CHAI Paper Published in ICLR Proceedings

21 Apr 2019

​Xinlei Pan, Weiyao Wang, Xiaoshuai Zhang, Bo Li,
Jinfeng Yi, and Dawn Song’s paper How You Act Tells a Lot: Privacy-Leaking Attack on Deep Reinforcement Learning was accepted to the International Conference on Autonomous Agents and Multiagent Systems (AAMAS) 2019 conference. The abstract is provided below:

Machine learning has been widely applied to various applications, some of which involve training with privacy-sensitive data. A modest number of data breaches have been studied, including credit
card information in natural language data and identities from face dataset. However, most of these studies focus on supervised learning models. As deep reinforcement learning (DRL) has been deployed
in a number of real-world systems, such as indoor robot navigation, whether trained DRL policies can leak private information requires
in-depth study. To explore such privacy breaches in general, we mainly propose two methods: environment dynamics search via genetic algorithm and candidate inference based on shadow policies.
We conduct extensive experiments to demonstrate such privacy vulnerabilities in DRL under various settings. We leverage the proposed algorithms to infer floor plans from some trained Grid World
navigation DRL agents with LiDAR perception.
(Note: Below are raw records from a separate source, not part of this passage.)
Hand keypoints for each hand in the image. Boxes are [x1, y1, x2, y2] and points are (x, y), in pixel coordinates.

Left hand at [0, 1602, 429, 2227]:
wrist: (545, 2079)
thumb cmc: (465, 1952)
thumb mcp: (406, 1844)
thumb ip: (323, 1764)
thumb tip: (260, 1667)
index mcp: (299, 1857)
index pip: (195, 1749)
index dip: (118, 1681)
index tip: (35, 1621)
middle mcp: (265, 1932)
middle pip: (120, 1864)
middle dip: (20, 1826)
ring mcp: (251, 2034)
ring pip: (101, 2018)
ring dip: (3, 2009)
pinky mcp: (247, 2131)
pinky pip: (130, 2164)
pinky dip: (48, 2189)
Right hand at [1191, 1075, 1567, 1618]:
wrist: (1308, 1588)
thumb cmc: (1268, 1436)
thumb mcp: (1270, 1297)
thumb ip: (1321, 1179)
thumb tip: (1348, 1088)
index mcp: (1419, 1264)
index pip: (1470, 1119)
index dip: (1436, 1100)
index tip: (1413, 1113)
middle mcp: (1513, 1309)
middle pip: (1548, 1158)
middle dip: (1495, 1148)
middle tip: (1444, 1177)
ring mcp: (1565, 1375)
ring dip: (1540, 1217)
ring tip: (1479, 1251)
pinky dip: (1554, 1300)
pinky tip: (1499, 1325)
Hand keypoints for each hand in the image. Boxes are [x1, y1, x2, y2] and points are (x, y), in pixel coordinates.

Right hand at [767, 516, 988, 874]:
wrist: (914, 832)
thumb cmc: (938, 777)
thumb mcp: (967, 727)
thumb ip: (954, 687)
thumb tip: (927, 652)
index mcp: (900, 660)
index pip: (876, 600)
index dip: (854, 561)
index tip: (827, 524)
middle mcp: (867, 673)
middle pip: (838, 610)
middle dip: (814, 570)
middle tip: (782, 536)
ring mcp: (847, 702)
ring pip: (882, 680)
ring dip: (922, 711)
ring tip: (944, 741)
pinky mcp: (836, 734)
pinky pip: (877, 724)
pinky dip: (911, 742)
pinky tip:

The proposed algorithm can correctly infer most of the floor plans and reaches an average recovery rate of 95.83% using policy gradient trained
agents. In addition, we are able to recover the robot configuration in continuous control environments and an autonomous driving
simulator with high accuracy. To the best of our knowledge, this is the first work to investigate privacy leakage in DRL settings and we
show that DRL-based agents do potentially leak privacy-sensitive information from the trained policies.